Country Profile: Iceland



Iceland is an island state in the North Atlantic.

  • Population: 318.000
  • Area: 103.001 km2
  • Capital: Reykjavik
  • Growth rate 2011: 3.1%
  • Unemployment rate: 7.0%
  • GDP/capita 2011: $39.025

History of Crisis:

Iceland experienced a massive economic boom in the years leading up to the crisis.  The financial system expanded considerably. But the banks had run amok, but they had done so within a governmental framework: the Central Bank of Iceland directed the credit expansion and assumed the role of an explicit lender of last resort. The CBI has later been criticized for being politically controlled. Two of its three governors were direct political appointees.

In fall of 2008, the crash finally came. The exchange rate of the Icelandic króna collapsed, the three big Icelandic banks, Landsbanki, Kaupthing and Glitnir had to be nationalized, unemployment soared and the rate of price inflation reached 18 percent by the end of the year.

One of the measures taken to get the economy back on track was a help package Iceland and IMF (The International Monetary Fund) agreed on the 20th of november 2008. The loan from IMF had three objectives for Iceland.

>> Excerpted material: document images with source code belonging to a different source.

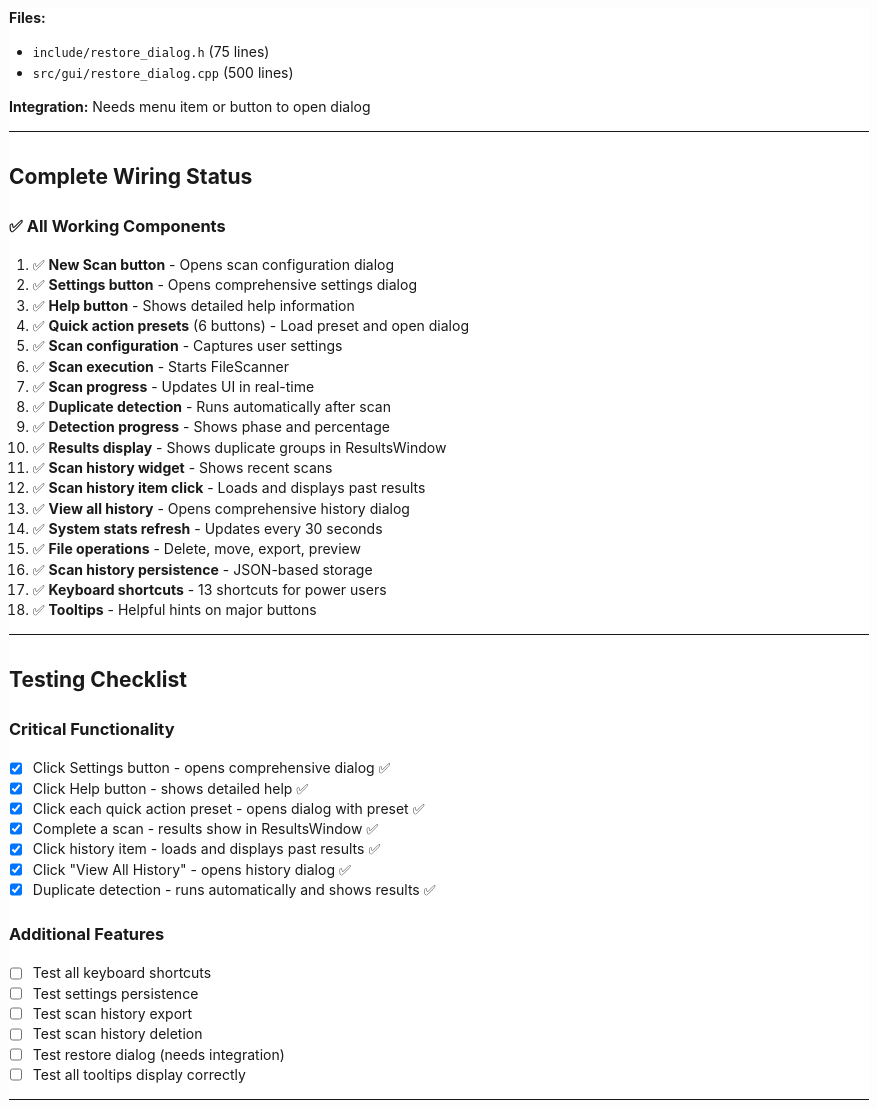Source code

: **Files:**
- `include/restore_dialog.h` (75 lines)
- `src/gui/restore_dialog.cpp` (500 lines)

**Integration:** Needs menu item or button to open dialog

---

## Complete Wiring Status

### ✅ All Working Components

1. ✅ **New Scan button** - Opens scan configuration dialog
2. ✅ **Settings button** - Opens comprehensive settings dialog
3. ✅ **Help button** - Shows detailed help information
4. ✅ **Quick action presets** (6 buttons) - Load preset and open dialog
5. ✅ **Scan configuration** - Captures user settings
6. ✅ **Scan execution** - Starts FileScanner
7. ✅ **Scan progress** - Updates UI in real-time
8. ✅ **Duplicate detection** - Runs automatically after scan
9. ✅ **Detection progress** - Shows phase and percentage
10. ✅ **Results display** - Shows duplicate groups in ResultsWindow
11. ✅ **Scan history widget** - Shows recent scans
12. ✅ **Scan history item click** - Loads and displays past results
13. ✅ **View all history** - Opens comprehensive history dialog
14. ✅ **System stats refresh** - Updates every 30 seconds
15. ✅ **File operations** - Delete, move, export, preview
16. ✅ **Scan history persistence** - JSON-based storage
17. ✅ **Keyboard shortcuts** - 13 shortcuts for power users
18. ✅ **Tooltips** - Helpful hints on major buttons

---

## Testing Checklist

### Critical Functionality
- [x] Click Settings button - opens comprehensive dialog ✅
- [x] Click Help button - shows detailed help ✅
- [x] Click each quick action preset - opens dialog with preset ✅
- [x] Complete a scan - results show in ResultsWindow ✅
- [x] Click history item - loads and displays past results ✅
- [x] Click "View All History" - opens history dialog ✅
- [x] Duplicate detection - runs automatically and shows results ✅

### Additional Features
- [ ] Test all keyboard shortcuts
- [ ] Test settings persistence
- [ ] Test scan history export
- [ ] Test scan history deletion
- [ ] Test restore dialog (needs integration)
- [ ] Test all tooltips display correctly

---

-Stabilize the exchange rate

-Put the public finances on a sustainable path

-Restructure the financial system

The money from IMF was split up in six portions. Each of these six times IMF would asses Iceland to see if they had kept their part of the deal. The IMF demands included cutting down on the public expenses and reducing the inflation. Although the Icelandic government were able to hold their own line towards the IMF, and put the emphasis on raising taxes. “The IMF showed great understanding and felxibility for our situation” said Steingrimur Sigfusson, finance minister from the Green-Leftist party.

Future outlook

The program with IMF finished half a year ago, and it has been very succesfull and the numbers now indicate that Iceland’s economy is going in the right direction. The low value of their currency, the kronar, has meant that the export has gone up, beacuse their products are very competetive due to the low value of the currency. The low currency has also meant that the import has gone down.